Deere uses another type of lacing Think it is Mato or something like that. Don't have the information handy but they are more like an alligator than a clipper lace.

I also have moved over to alligator and find them much more reliable and serviceable than the previous clipper.

Take care


----------



## Hay DR (Oct 28, 2009)

swmnhay said:


> Was looking thru Shoup catolog.It says do not mix Flexco (aligator) and Clipper lacing on the same baler.Why,I don't know.
> 
> After having the Alligator splices in the last 4 balers I've had I would strongly reccomend them over the clipper lace.I've never had one tear out.
> 
> ...


Alligator lacing's are not recommended for all balers. Yes your Vermeer M baler comes OEM with Alligator lacing and it is a great application. Some balers have smaller rollers and will stress the Alligator or plate style lacing. For the Hesston 540 design clipper style lacing's are recommended. Usually the belts on a 540 Hesston baler dry rot or oxidize before they are worn out. You put large amounts of hay through your Vermeer 605M baler but usually 540 Hesston's are owned and operated on small operations. The clipper lacings do just fine for the 540 Hesston balers.

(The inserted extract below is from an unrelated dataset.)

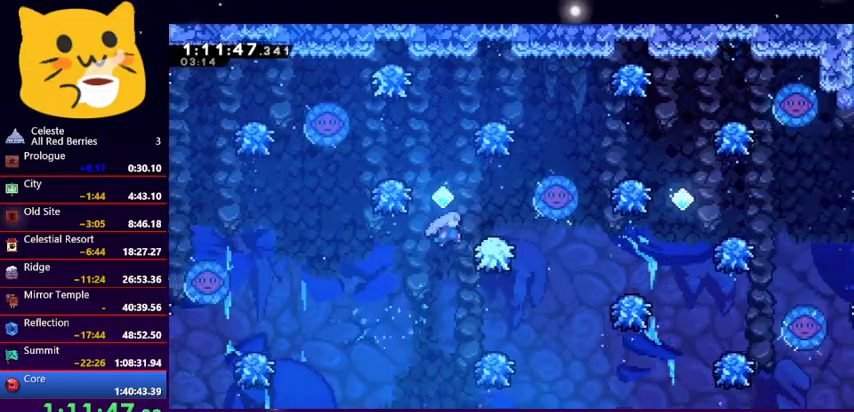
{"keys": [], "events": [[167, "jump1", "up"], [200, "left", "down"], [267, "right", "up"], [500, "left", "up"]]}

Just as a point of reference we sell the 7" x 366" 3 ply Chevron OEM belt for the 540 Hesston baler, USA made, for $180.00 each delivered to anyone in the lower 48 states. Round Baler Belts and Belting


----------



## kickinbull (Sep 19, 2009)

we purchased a NH 630 roller several years ago. It had different style belts on it. Had a couple of them out to fix and we measured them, both were shorter then company specs. They were all too short. It would never roll a bale to full capacity without lots of strain. Well, we ordered a full set of new belts(HAY DR) and it is just like a new one again.


----------